Gradualism is one of the main characteristics of Darwin's theory, and that is that changes happen in very small incremental stages, one mutation, one random mutation at a time, and it's not possible according to Darwin for a species to kind of "sprout" out of nowhere. It has to be a very slow and gradual evolution.
And finally,
natural selection is this invisible force some people call the "blind watchmaker" because... when you see a watch, you notice that it's complex and that it has a purpose and a mechanism, but somehow a blind watchmaker decides what each part is going to do, and how to put them all together. Well, according to Darwin, natural selection would be this force that selects the members of a certain species that are more apt to
survive and to
reproduce. That's basically Darwin's theory of evolution, and I hope to show you that it's not only not possible, but it's actually a fairy tale.
The main problem with this is that there are many, many missing links, one of the most important ones being the transition from primates to men. And it's still a dogma nowadays. He wrote in 1861 for the first time,
The Origin of the Species and still today, he's quoted as the truth, basically. But in reality it's kind of a dogma, and we'll see why in a minute. So basically that's it, just to refresh your mind about Darwin.
But let's move on to language now, just for a minute. What did he say about language? In 1871, he wrote a second book,
The Descent of Man, 10 years after his first theory. And supposedly, he was trying to kind of make it tie... to explain how human beings came to be. But it was a quite a stretch, and well, obviously, he said that we came from primates, right?

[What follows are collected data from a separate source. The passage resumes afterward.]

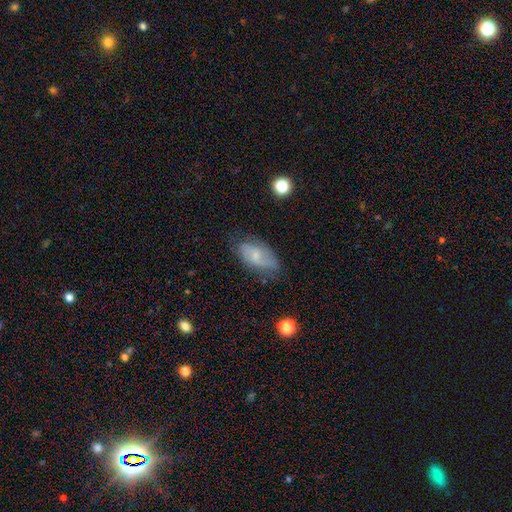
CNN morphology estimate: The model was most divided on "smooth or featured" (2-way tie): smooth: 46%, featured or disk: 46%, star or artifact: 8%. More confident: merging — none (65%).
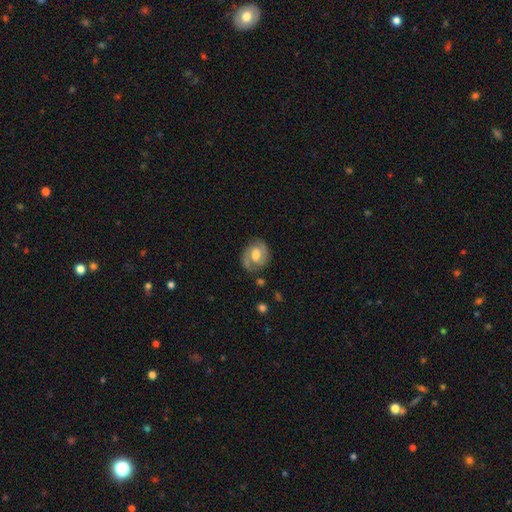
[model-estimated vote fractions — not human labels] featured or disk 70%, smooth 24%, star or artifact 6%. Down the decision tree: edge-on disk — no (97%); bar — weak (44%); spiral arms — yes (84%); spiral arm count — 2 (83%); spiral winding — tight (44%, tied with medium); bulge size — moderate (60%); merging — none (75%).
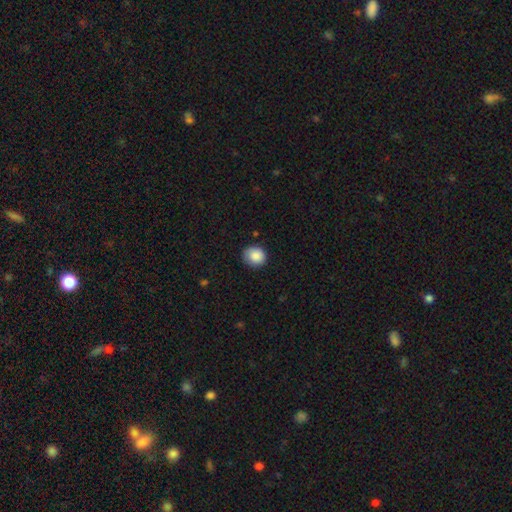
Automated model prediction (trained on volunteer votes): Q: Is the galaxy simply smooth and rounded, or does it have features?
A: smooth — 87%.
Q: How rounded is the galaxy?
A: round — 85%.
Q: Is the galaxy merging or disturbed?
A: none — 80%.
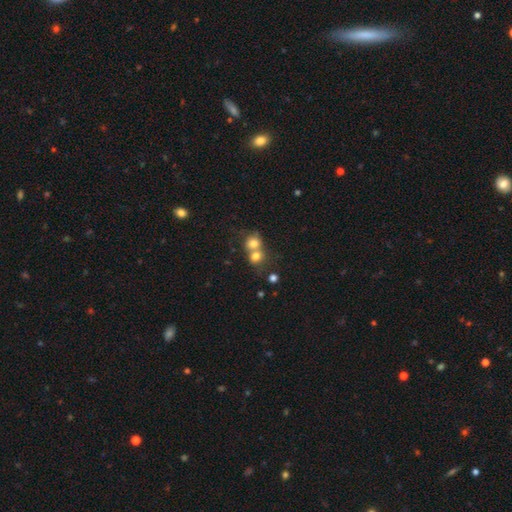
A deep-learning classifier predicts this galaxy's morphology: This is likely a smooth galaxy (75%). How rounded: likely round (77%). Merging: likely merger (64%).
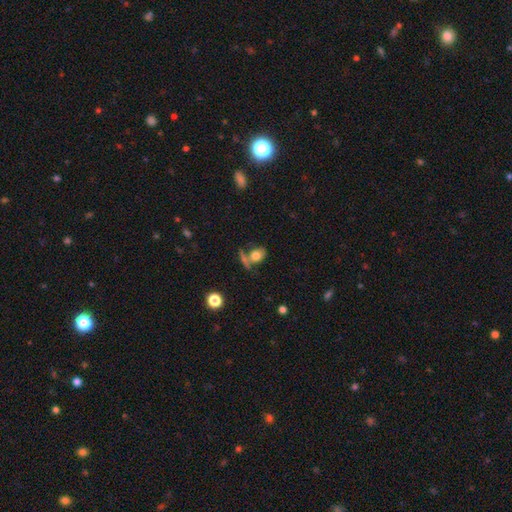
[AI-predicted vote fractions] smooth-or-featured: smooth: 75% | featured or disk: 14% | star or artifact: 11%
  how-rounded: in between: 61% | round: 34% | cigar-shaped: 5%
  merging: none: 47% | merger: 30% | minor disturbance: 14% | major disturbance: 9%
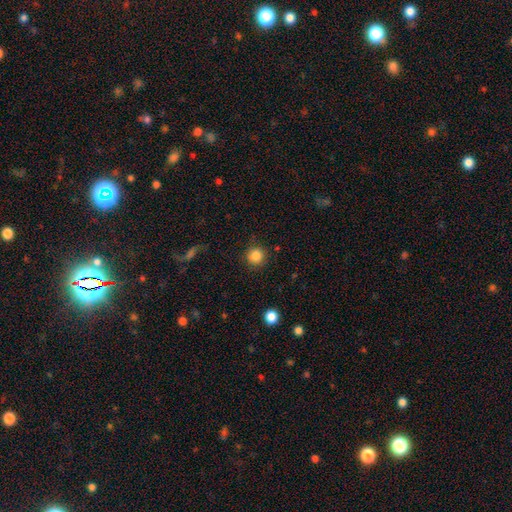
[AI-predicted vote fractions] smooth_or_featured: smooth (p=0.85) [alt: star or artifact p=0.11]
how_rounded: round (p=0.94) [alt: in between p=0.05]
merging: none (p=0.88) [alt: minor disturbance p=0.07]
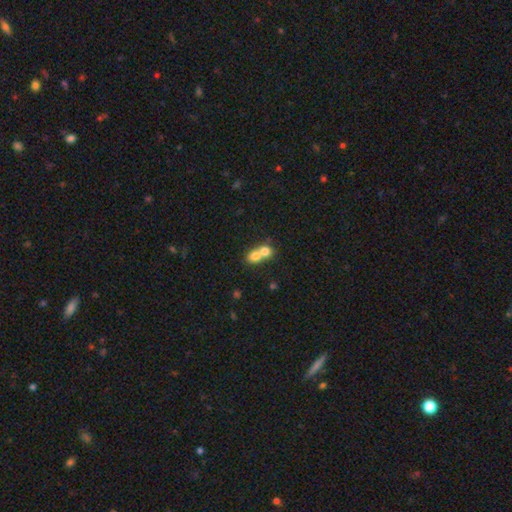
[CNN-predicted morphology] smooth-or-featured: smooth: 75% | featured or disk: 16% | star or artifact: 9%
  how-rounded: round: 65% | in between: 34% | cigar-shaped: 1%
  merging: merger: 73% | none: 21% | minor disturbance: 4% | major disturbance: 2%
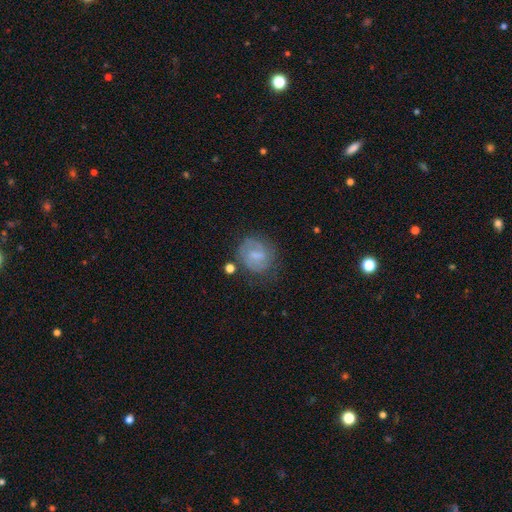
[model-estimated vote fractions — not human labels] Morphology: type=featured or disk (53%); edge-on=no (97%); bar=weak (56%); spiral arms=yes (76%); bulge=small (42%); merging=none (64%).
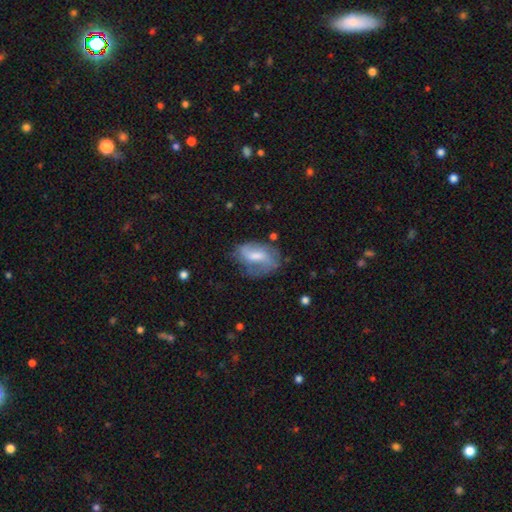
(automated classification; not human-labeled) featured or disk 52%, smooth 40%, star or artifact 8%. Down the decision tree: edge-on disk — no (95%); merging — none (52%).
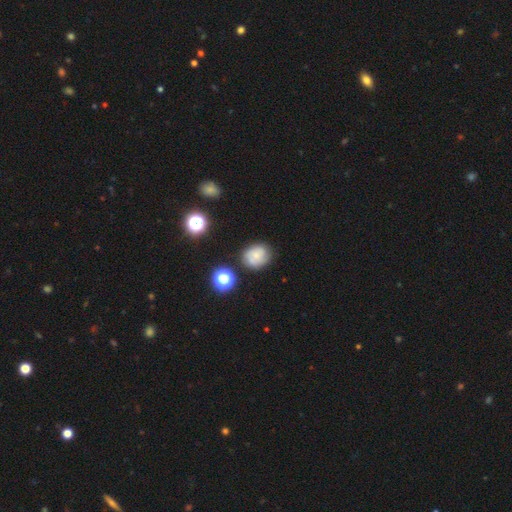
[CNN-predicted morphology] A smooth galaxy with no disk features (59%) that is round (69%).

Vote fractions:
- Smooth or featured? smooth: 59% / featured or disk: 28% / star or artifact: 14%
- How rounded? round: 69% / in between: 30% / cigar-shaped: 1%
- Merging? none: 73% / minor disturbance: 17% / major disturbance: 5% / merger: 5%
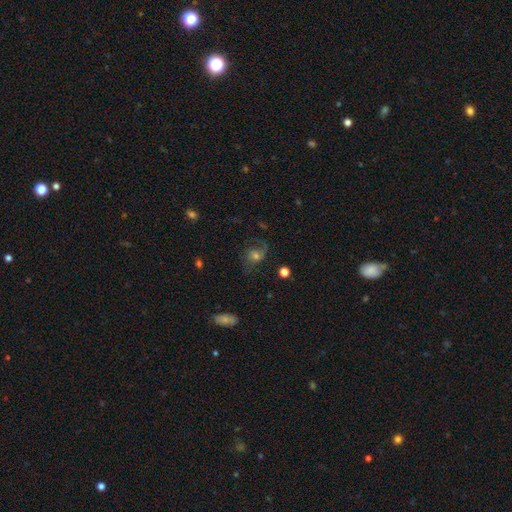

So, if you look at his theory of how language came to be, he had to say something because people were asking him at the time. What about language? How come? We're so different from apes that you have to explain how such a change could have occurred. Well, this is his idea:
First of all, there was some kind of "smart ape" that one day was born, and with a lot more intelligence and with more complex mental abilities. So, for example, maybe abstraction, or the capacity to hold thoughts in his mind for a while, etc. So this was this genius primate ancestor, let's say. That's the first stage.
The second stage was that primates, or the ancestor of the human being, started using sounds and singing for courting, for territoriality, to express some emotions... Basically it was to attract a mate, and natural selection made it so that the ones that were the most able to sing and attract a partner survived longer, and continued evolving.
And
stage number three from that is that they started adding meaning to those songs that they were singing. That nonsensical (or maybe not nonsensical, but at least purely emotional, instinctive singing) started acquiring meaning. First it was by imitating sounds in nature and imitating sounds in animals, kind of like onomatopoeias, you know? Like "splash", which sounds kind of like what it does. That was the first stage, and then, little by little, people decided to separate that string of sounds into words and syntax and all the complex grammar that we have today.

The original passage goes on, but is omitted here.